Diese Tests, die uns übrigens gelegentlich ausgehen, habe ich gehört. Ein Blick in die NZZ bestätigt das. Ja kein Wunder, wenn das stimmt, was in diesem Artikel steht, werden täglich rund 15’000 Tests ausgewertet. 15’000!!! Kein Wunder steigen die Fallzahlen. Okay, wir müssen ehrlich sein, auch die Positivitätsrate steigt an. Ich gehöre nicht zu den Corona-Skeptikern, die zuerst auf diese Positivitätsrate pochten und jetzt, da diese wieder ansteigt, nichts mehr davon wissen wollen. Fakt ist, wir entdecken mehr Corona-positive Menschen. Und das ist genau der Punkt.
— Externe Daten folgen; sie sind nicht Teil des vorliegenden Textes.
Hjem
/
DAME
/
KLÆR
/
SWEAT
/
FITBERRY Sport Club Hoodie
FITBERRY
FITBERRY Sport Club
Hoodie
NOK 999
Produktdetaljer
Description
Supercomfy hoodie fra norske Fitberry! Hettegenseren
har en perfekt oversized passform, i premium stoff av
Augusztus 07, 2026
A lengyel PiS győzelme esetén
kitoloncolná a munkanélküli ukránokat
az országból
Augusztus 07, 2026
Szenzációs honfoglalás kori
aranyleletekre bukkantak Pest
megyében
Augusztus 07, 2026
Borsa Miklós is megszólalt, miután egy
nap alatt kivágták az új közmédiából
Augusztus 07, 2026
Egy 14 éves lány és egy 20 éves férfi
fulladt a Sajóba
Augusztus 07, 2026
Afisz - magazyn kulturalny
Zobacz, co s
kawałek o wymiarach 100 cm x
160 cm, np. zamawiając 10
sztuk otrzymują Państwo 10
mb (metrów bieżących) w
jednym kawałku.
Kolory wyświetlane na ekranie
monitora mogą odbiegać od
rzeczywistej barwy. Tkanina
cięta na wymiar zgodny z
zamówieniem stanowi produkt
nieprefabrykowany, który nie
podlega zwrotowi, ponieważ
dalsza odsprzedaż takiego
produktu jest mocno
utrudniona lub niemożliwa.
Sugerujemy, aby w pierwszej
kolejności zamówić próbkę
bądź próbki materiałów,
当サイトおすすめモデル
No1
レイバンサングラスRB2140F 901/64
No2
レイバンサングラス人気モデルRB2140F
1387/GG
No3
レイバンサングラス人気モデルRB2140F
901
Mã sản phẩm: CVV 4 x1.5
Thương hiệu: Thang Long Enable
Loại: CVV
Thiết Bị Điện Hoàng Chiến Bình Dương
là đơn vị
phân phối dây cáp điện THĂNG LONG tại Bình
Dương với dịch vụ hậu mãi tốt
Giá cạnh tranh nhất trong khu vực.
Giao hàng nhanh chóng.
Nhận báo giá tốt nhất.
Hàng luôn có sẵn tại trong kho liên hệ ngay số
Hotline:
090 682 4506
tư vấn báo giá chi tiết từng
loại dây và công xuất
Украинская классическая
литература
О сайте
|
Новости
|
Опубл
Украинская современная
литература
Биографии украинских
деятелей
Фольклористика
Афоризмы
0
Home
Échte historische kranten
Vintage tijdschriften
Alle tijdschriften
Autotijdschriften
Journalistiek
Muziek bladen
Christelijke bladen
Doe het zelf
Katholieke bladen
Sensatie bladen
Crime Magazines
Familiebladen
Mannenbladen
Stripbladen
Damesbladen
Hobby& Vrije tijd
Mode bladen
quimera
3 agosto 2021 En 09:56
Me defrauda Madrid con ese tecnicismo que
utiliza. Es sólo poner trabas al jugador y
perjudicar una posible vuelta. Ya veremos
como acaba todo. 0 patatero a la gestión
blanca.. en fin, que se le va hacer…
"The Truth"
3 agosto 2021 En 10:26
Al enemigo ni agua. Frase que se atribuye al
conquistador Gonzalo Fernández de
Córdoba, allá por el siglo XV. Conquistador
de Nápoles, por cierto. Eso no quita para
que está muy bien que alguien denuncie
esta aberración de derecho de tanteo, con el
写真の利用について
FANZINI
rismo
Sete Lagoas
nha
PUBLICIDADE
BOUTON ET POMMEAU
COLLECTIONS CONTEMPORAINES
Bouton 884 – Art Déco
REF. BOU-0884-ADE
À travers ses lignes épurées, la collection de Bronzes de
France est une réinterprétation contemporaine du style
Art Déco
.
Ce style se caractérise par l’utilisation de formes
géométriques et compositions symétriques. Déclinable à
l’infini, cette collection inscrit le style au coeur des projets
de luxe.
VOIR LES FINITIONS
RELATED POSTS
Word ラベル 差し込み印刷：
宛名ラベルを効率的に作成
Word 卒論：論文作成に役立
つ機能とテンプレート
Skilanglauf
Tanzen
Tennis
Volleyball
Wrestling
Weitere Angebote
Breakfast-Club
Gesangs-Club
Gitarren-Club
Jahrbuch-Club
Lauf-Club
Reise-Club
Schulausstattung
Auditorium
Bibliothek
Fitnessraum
Ich versuche das mal zu erklären:

Im März hatten wir sehr hohe Positivitätsraten, trotz weniger Tests. Heute haben wir wieder ähnliche Zahlen wie im März, machen aber mehr als doppelt so viele Tests pro Tag. Dass da irgendwann auch die Positivitätsrate ansteigen muss, ist mehr als logisch. Damals (also im März 2020) haben sich vor allem jene Menschen testen lassen, die schwere Symptome gehabt haben – alle anderen hat man einfach in die Quarantäne bzw. in die Isolation geschickt – ohne Test. Die Chance, dass diese Tests auch positiv ausgefallen wären, ist relativ hoch – doch sie flossen zu dieser Zeit nicht in die Statistik ein, weil sie nicht getestet worden sind. Man sprach von einer „Dunkelziffer“ die um ein Vielfaches höher sein soll, als die effektiven Zahlen.

Nun sehen wir das als bewiesen. Denn: heute lassen sich viel mehr Menschen testen. All diese Leute, welche Corona-positiv getestet werden, aber kaum bis gar keine Symptome zeigen, sich für 10 Tage in die Isolation begeben und anschliessend wieder ganz normal arbeiten gehen, fliessen in diese hohen Fallzahlen und auch in die Positivitätsrate ein. Was wir also mit diesen immens hohen Testzahlen erreichen, ist dass wir diese Leute, die vorher in die Dunkelziffer reinrutschten, auch entdecken. Das heisst aber nicht, dass tatsächlich mehr Leute am Virus erkrankt sind. Man entdeckt sie halt jetzt einfach. Und hier kommt meine These vom Anfang der Pandemie wieder zum Tragen: Je höher die Dunkelziffer, desto besser, weil das heisst, dass es viele Leute gibt, die zwar Corona haben, aber einen sehr leichten Verlauf mit kaum oder nur sehr schwachen Symptomen – viele merken eventuell nicht mal, dass es Corona ist. Jetzt decken wir diese „Dunkelziffer“ langsam auf und jetzt plötzlich ist es ein riesen Problem. Es ging uns besser, als wir das nicht wussten. So wie es mir besser ging, als ich nicht mit all diesen Zahlen und Mutmassungen bombardiert worden bin.

Doch nun, back to life, werde ich mir die Freiheit nehmen, meinen Senf wieder dazuzugeben, in der Hoffnung etwas zum Denken anregen zu können. In meinem nächsten Blog werde ich die Frage stellen, wie sinnvoll denn die Maskenpflicht in den Einkaufsläden ist. Zug und Bern sind die letzte bzw. diese Woche nachgezogen, die Westschweizer Kantone haben analog BS verlängert bis Ende Jahr – nur SO hat nach wie vor in der entsprechenden Verordnung stehen: „längstens bis Ende Oktober“ (Ende Seite 5). Seien wir gespannt ob sie sich daran halten.